**Page extract:**
⁂

In [1]:
import numpy as np

import pandas as pd
# from pandas.tools.plotting import scatter_matrix

import matplotlib
import matplotlib.pyplot as plt
matplotlib.style.use('ggplot')
%matplotlib inline

import time

%load_ext autoreload
%autoreload 2

1 Univariate Linear Regression


In [2]:
file_path_1 = '../course_materials/ex1data1.txt'

1.1 Data Visualisation


In [3]:
df = pd.read_csv(file_path_1, header = None)
n_samples, n_variables = df.shape
print(f"\tsample # {n_samples}\n\tvariables # {n_variables}")
df.head()


	sample # 97
	variables # 2
Out[3]:
0 1
0 6.1101 17.5920
1 5.5277 9.1302
2 8.5186 13.6620
3 7.0032 11.8540
4 5.8598 6.8233

In [4]:
Xs = df.iloc[:, :1]
Ys = df.iloc[:, 1:2]
plt.plot(Xs, Ys, 'o')
plt.xlabel("X")
plt.ylabel("Y")
plt.show()

⁂

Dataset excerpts
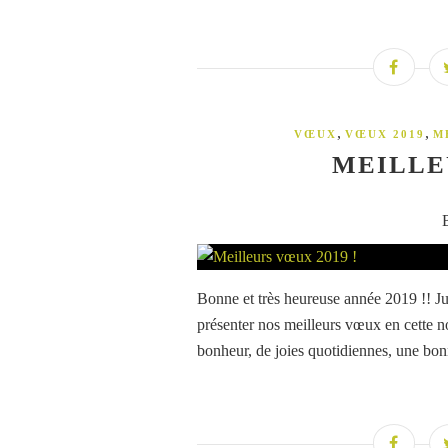
,
,
VŒUX
VŒUX 2019
M
MEILLE
Bonne et très heureuse année 2019 !! J
présenter nos meilleurs vœux en cette n
bonheur, de joies quotidiennes, une bonne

⁂

**Problem:** Print the portion of the regression notebook between "sample # 97" and "plt.plot(Xs, Ys, 'o')", inclusive.

**Output of the exercise:**
sample # 97
	variables # 2
Out[3]:
0 1
0 6.1101 17.5920
1 5.5277 9.1302
2 8.5186 13.6620
3 7.0032 11.8540
4 5.8598 6.8233

In [4]:
Xs = df.iloc[:, :1]
Ys = df.iloc[:, 1:2]
plt.plot(Xs, Ys, 'o')